What is the biggest needle mover to improve performance on game day?
It’s actually the fitness minus fatigue paradigm, a.k.a. readiness.
It doesn’t matter how goddamn fit you are, guys. If your fatigue is currently higher than your fitness, you simply will not be able to express your capacities.
Think of recovery or fatigue as a cup. Let’s say the cup is 250 milliliters. If we put in 275 milliliters, the cup starts to overflow. The liquid that’s overflowing is your performance.
On game day, if you feel sluggish, you can’t keep up with your man, you can’t win the ball out the front — and you usually can, you’re usually athletic — it’s likely a fatigue issue, not a performance one.
Fatigue will always mask performance. Fatigue will mask fitness gains that you’ve made that are subdued because fatigue is too high.
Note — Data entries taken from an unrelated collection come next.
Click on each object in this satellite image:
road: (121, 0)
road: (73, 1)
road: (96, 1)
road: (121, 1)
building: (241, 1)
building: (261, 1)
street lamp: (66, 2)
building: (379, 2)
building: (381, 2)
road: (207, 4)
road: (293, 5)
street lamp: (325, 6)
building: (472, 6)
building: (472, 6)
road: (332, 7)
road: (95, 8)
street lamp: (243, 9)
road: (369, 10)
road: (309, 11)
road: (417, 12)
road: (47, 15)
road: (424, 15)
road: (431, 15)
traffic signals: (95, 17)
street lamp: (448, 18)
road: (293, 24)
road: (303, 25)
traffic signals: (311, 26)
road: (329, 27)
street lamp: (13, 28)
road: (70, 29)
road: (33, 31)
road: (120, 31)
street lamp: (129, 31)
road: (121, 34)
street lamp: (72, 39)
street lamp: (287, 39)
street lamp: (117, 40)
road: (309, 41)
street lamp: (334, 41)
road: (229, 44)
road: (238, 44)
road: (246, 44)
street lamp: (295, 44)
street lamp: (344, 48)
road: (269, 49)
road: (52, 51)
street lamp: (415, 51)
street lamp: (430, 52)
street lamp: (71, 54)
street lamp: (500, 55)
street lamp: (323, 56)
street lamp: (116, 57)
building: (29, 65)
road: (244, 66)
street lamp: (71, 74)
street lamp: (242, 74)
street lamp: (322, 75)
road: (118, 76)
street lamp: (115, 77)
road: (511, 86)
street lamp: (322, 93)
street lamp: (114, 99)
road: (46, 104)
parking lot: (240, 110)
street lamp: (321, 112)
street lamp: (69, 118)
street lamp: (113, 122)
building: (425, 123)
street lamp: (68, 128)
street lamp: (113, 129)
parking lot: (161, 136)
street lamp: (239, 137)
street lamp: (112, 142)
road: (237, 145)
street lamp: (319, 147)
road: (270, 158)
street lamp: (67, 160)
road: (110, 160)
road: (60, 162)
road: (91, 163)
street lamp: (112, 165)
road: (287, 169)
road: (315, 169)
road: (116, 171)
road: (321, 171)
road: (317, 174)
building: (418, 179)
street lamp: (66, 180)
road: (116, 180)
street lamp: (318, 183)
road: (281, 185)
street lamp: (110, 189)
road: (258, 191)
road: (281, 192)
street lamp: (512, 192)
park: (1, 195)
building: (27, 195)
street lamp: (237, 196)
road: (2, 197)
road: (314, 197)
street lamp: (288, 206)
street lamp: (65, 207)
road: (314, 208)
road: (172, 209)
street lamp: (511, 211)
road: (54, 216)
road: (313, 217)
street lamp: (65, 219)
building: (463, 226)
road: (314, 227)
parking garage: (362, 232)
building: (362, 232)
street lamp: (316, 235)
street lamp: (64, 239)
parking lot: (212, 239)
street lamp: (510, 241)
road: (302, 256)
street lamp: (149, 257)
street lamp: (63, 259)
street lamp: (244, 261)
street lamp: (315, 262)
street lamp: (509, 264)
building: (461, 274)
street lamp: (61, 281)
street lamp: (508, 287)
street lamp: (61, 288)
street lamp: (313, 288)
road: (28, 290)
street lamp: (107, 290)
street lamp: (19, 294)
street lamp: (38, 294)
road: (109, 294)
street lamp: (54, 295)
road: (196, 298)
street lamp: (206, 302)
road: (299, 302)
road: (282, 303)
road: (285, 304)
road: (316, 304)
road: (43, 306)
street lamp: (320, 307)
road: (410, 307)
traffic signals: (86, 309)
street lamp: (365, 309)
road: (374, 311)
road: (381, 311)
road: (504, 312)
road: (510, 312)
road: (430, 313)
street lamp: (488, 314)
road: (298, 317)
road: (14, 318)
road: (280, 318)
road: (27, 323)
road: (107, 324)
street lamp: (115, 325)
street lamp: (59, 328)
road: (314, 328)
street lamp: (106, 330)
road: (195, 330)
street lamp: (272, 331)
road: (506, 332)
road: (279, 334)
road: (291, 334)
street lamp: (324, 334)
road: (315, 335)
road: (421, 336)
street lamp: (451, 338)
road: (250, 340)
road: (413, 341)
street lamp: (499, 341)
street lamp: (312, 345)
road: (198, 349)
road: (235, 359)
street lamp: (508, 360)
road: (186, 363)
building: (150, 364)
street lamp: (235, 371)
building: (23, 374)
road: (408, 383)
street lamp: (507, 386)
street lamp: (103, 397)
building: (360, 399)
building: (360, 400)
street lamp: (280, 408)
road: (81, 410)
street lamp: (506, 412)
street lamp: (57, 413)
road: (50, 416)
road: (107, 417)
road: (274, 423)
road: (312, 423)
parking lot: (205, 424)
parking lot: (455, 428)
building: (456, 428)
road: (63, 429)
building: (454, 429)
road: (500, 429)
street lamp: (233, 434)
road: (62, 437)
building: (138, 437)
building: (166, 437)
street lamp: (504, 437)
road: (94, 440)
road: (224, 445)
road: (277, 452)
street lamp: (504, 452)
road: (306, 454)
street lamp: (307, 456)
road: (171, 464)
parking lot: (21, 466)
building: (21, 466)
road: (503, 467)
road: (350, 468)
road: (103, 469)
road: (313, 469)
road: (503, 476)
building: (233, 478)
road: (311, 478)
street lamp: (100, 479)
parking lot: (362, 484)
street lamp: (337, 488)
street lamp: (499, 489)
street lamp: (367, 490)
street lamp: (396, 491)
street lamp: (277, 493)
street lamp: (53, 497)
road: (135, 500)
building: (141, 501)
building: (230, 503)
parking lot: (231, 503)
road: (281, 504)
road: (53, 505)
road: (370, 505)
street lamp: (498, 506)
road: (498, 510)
The most acute performance enhancer is simply dropping fatigue to reveal your newfound fitness and all the hard training you’ve done.
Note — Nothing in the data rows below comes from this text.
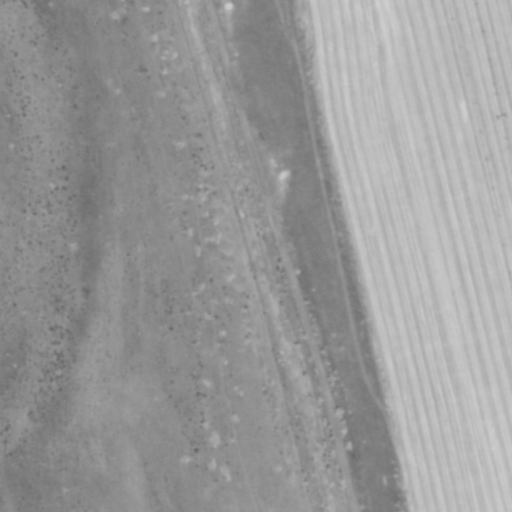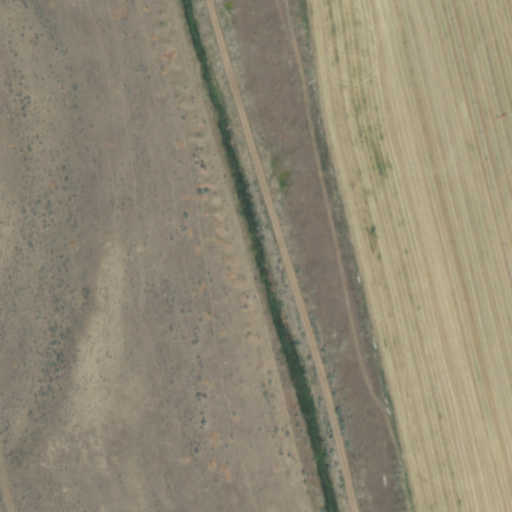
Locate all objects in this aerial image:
crop: (394, 228)
road: (319, 256)
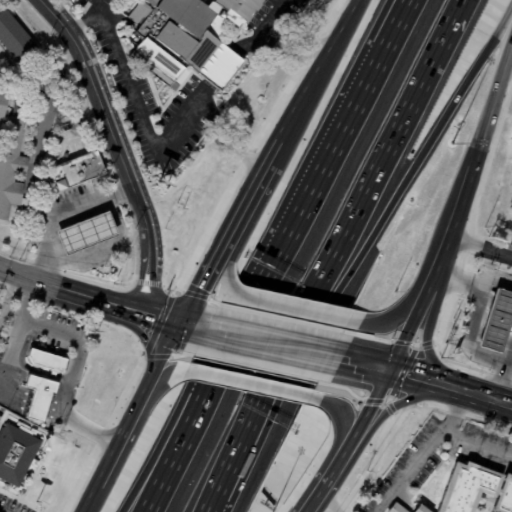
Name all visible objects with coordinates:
road: (407, 4)
road: (408, 4)
road: (161, 13)
building: (187, 36)
building: (13, 37)
building: (14, 38)
building: (187, 39)
road: (295, 43)
road: (241, 44)
road: (219, 67)
road: (319, 67)
road: (369, 77)
road: (205, 87)
building: (2, 101)
building: (2, 102)
road: (491, 105)
building: (19, 108)
road: (139, 111)
road: (45, 125)
road: (109, 126)
road: (226, 135)
road: (38, 144)
road: (482, 146)
building: (10, 164)
road: (379, 165)
building: (11, 167)
building: (75, 170)
building: (75, 171)
road: (409, 173)
road: (92, 205)
road: (56, 209)
road: (78, 211)
road: (66, 216)
road: (100, 226)
road: (229, 227)
road: (451, 231)
road: (86, 232)
building: (82, 233)
building: (84, 233)
road: (73, 237)
road: (107, 244)
road: (93, 250)
road: (107, 251)
road: (80, 255)
road: (214, 273)
road: (267, 277)
road: (140, 283)
road: (47, 284)
road: (475, 284)
road: (5, 285)
road: (151, 285)
road: (22, 300)
road: (139, 300)
road: (281, 307)
road: (133, 320)
building: (496, 320)
traffic signals: (179, 321)
gas station: (496, 321)
building: (496, 321)
road: (388, 322)
road: (186, 323)
road: (220, 331)
road: (411, 334)
road: (426, 334)
road: (148, 342)
road: (278, 345)
road: (78, 353)
building: (45, 359)
road: (160, 359)
building: (44, 360)
road: (346, 361)
road: (1, 368)
road: (507, 370)
road: (388, 371)
traffic signals: (394, 373)
road: (500, 374)
road: (161, 381)
road: (424, 381)
road: (244, 385)
building: (38, 396)
building: (40, 397)
road: (483, 397)
road: (39, 404)
road: (392, 405)
road: (370, 411)
road: (456, 412)
road: (336, 419)
road: (251, 421)
road: (87, 428)
road: (119, 441)
road: (478, 443)
building: (14, 453)
building: (15, 454)
road: (344, 456)
road: (158, 457)
road: (173, 459)
road: (410, 471)
road: (327, 486)
building: (470, 491)
building: (472, 491)
road: (91, 498)
road: (326, 507)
The best way to drop fatigue is not saunas, compression boots, or collagen powders. It’s simply to drop training volume. Training volume is the biggest determinant of fatigue.
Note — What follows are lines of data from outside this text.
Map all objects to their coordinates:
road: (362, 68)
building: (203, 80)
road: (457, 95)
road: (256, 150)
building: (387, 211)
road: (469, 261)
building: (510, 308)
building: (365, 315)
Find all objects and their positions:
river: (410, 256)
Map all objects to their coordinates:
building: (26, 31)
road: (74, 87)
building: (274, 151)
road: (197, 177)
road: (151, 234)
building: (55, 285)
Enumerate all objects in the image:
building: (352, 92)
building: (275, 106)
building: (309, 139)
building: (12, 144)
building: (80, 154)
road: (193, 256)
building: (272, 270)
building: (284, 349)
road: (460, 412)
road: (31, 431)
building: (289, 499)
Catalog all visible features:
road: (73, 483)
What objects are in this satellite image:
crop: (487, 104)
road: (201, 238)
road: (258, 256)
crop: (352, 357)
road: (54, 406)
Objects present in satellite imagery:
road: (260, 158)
Alongside that, then, is passive recovery modalities like sleep, relaxation, and food.
So when planning your training week, your training month, your training season — yes, it’s important to train hard. Yes, it’s important to present an overload. However, if you’re looking at your training week and it looks like that theoretical cup is close to being full, or is full and is overflowing, remember: the thing that overflowed, the cup that’s overflowing, is your gains.
Reduce training volume and scale back up slowly as performance allows.